Other clauses to be removed include those known as ‘material adverse change’ that entitle the bank to call a default for an unspecific negative change in the circumstances of the business. As has been industry practice, default events will continue to relate to the operation of the business, such as becoming insolvent, losing an operating licence, or not paying back the loan.

It is thought the change will benefit 95 per cent of CBA's small business customers.

Commonwealth Bank Business and Private Banking group executive Adam Bennett said: “We are simplifying our small business loan terms and conditions to make it easier for our customers. For almost all of our small business loans, financial indicator covenants will no longer be included in loan contracts and therefore will no longer be a possible cause of default.

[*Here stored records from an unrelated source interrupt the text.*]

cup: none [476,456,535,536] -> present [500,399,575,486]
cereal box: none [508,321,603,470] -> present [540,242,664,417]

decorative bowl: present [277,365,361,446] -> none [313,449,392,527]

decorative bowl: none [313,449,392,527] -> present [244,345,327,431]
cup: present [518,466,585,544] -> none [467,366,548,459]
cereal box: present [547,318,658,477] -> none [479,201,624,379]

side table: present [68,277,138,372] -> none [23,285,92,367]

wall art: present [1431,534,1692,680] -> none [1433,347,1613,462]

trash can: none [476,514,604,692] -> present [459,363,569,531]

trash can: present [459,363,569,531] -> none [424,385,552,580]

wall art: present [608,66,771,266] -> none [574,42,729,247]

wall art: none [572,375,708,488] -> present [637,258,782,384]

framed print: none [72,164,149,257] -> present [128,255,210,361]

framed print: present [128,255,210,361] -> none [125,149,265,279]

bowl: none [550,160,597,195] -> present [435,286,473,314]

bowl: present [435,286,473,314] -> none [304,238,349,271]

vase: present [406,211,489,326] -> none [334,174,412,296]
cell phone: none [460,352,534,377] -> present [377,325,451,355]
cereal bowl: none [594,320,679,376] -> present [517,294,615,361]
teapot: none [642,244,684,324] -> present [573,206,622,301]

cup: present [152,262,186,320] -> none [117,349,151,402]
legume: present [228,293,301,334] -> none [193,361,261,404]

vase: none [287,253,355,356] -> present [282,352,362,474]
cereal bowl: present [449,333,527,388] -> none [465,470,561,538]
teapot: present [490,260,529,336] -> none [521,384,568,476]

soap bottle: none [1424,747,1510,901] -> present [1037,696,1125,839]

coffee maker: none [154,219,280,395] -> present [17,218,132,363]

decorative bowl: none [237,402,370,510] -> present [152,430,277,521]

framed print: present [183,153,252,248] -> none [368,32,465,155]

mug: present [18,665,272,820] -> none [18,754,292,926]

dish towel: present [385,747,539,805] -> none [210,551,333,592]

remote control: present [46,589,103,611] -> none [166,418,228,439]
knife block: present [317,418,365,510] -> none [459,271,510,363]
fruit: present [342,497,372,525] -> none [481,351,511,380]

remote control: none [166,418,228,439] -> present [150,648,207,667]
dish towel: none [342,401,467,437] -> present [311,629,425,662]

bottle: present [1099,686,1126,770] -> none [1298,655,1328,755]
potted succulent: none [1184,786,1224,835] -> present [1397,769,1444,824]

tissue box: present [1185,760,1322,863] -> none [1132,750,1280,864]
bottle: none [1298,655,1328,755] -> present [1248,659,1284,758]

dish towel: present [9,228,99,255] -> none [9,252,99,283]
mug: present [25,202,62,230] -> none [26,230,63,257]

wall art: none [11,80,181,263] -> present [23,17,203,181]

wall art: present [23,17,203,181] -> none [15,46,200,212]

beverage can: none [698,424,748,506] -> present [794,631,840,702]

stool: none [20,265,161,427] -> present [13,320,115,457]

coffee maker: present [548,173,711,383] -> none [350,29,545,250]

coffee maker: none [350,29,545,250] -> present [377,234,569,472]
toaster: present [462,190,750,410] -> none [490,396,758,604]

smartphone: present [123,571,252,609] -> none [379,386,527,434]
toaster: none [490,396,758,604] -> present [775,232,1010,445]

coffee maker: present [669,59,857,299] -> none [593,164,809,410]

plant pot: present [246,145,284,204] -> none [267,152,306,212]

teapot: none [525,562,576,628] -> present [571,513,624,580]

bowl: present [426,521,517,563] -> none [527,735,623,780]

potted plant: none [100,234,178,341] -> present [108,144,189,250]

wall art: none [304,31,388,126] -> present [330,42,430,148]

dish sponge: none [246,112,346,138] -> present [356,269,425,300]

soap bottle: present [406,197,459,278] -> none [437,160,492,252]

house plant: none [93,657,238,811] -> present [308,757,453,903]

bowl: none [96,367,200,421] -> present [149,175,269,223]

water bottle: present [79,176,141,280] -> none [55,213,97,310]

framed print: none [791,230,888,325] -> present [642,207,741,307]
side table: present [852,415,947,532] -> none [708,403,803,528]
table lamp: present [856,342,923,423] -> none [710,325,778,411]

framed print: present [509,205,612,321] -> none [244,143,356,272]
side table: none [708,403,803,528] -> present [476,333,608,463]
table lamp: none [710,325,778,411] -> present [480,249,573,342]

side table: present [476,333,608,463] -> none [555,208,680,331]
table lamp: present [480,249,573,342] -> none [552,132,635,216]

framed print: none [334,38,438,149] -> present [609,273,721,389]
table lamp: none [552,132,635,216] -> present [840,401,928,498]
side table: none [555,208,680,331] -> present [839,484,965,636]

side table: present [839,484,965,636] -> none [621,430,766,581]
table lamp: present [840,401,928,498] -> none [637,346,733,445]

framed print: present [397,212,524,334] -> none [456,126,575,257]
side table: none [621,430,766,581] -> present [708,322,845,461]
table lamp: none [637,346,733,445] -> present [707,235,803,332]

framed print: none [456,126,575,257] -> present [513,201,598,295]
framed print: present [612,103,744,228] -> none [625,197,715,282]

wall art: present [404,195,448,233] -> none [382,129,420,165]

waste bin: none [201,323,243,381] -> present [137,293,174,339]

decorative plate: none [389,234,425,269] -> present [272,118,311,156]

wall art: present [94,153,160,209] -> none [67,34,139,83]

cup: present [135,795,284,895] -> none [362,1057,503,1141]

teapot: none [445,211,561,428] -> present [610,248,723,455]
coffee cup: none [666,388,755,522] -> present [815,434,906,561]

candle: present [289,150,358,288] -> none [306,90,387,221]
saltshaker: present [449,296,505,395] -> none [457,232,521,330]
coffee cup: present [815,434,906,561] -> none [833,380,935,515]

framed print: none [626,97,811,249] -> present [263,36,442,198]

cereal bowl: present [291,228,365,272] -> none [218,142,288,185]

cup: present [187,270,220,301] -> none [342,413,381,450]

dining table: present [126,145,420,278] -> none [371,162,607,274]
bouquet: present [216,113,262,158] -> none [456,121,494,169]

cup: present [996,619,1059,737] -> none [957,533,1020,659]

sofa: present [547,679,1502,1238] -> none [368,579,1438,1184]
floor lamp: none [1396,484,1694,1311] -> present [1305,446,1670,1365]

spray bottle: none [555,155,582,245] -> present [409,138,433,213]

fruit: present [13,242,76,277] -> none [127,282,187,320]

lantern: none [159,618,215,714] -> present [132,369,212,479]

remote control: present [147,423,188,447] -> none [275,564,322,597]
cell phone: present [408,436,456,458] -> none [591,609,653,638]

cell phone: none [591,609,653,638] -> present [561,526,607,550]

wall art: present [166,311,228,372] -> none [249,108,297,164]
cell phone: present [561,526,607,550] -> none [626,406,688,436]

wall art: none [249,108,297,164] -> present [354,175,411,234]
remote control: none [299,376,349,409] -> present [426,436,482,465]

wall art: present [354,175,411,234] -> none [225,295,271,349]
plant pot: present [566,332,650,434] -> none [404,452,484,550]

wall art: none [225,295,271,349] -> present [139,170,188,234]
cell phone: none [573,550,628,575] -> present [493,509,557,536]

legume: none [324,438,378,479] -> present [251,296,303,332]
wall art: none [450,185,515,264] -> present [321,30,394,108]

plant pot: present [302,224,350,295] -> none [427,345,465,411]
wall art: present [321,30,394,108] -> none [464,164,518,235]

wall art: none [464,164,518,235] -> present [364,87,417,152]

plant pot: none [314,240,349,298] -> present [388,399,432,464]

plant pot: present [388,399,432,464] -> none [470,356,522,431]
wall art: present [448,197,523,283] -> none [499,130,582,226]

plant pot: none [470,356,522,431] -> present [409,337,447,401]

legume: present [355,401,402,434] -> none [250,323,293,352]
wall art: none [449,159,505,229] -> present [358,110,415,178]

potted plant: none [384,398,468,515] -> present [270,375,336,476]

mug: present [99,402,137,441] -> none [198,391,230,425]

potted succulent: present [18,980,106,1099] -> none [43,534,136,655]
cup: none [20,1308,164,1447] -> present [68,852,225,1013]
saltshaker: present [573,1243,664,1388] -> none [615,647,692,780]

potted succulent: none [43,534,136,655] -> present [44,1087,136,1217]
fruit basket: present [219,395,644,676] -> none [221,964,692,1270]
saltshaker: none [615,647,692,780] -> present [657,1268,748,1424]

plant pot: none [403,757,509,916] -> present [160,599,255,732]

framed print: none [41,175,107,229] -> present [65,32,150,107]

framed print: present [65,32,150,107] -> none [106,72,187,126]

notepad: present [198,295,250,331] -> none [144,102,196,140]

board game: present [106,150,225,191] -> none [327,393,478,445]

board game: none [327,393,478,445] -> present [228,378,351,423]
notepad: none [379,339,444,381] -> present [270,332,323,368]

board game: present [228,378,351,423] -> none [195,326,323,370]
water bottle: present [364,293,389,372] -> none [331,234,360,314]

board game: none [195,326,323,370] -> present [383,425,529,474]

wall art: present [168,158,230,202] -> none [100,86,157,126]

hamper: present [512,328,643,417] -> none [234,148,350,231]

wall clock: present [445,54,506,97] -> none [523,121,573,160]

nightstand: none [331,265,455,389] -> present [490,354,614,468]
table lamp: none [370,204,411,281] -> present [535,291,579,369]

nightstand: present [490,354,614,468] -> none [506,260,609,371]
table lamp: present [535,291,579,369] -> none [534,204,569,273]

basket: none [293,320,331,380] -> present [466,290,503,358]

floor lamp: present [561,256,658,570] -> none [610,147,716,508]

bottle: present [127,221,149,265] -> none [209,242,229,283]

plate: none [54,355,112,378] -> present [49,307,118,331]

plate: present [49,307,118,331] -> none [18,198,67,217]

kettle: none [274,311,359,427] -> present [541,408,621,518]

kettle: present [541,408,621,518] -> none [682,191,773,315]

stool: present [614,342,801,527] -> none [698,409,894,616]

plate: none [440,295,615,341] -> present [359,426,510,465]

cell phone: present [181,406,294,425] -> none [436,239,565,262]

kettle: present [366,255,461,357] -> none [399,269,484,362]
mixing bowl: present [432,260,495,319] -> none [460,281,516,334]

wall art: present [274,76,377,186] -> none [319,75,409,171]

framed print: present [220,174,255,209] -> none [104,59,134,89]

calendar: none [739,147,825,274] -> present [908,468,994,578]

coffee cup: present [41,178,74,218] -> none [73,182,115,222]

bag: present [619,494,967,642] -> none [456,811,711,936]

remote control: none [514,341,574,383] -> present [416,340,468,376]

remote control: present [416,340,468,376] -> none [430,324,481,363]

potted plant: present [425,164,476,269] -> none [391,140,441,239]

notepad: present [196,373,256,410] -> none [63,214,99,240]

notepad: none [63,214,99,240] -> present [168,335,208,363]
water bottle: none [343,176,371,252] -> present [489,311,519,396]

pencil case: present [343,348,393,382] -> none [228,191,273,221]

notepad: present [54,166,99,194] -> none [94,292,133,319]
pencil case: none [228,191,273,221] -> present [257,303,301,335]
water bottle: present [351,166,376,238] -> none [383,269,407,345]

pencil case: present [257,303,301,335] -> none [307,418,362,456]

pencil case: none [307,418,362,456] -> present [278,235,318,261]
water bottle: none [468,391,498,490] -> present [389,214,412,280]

“Even though we very rarely used these covenants as a reason to foreclose a loan, this means that we will be removing all references to them in our small business loan contracts where our exposure to the customer is below a value of $3 million. We are doing this for all new and existing qualifying customers to provide greater transparency and certainty for small business.”

Existing customers will be advised of the removal of these covenants to their loan contracts while future loan contracts will be simplified "to make it easier for new customers to understand the loan contract".